Task requirements: Give the data again word for word; drop the pictures.

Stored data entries

• • • •

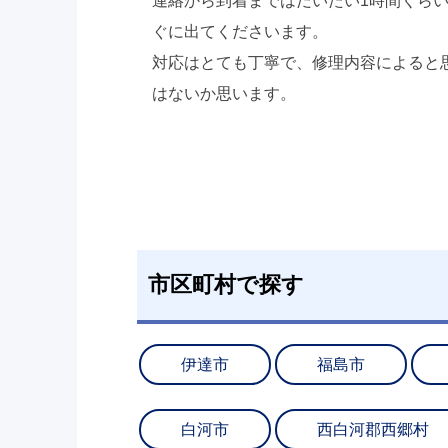
連絡から到着まではだいたい1時間くら
ぐに出てくださいます。
対応はとても丁寧で、修理内容によると
はないか思います。
市区町村で探す
伊達市
福島市
白河市
西白河郡西郷村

• • • •

Result of this exercise:
連絡から到着まではだいたい1時間くら
ぐに出てくださいます。
対応はとても丁寧で、修理内容によると
はないか思います。
市区町村で探す
伊達市
福島市
白河市
西白河郡西郷村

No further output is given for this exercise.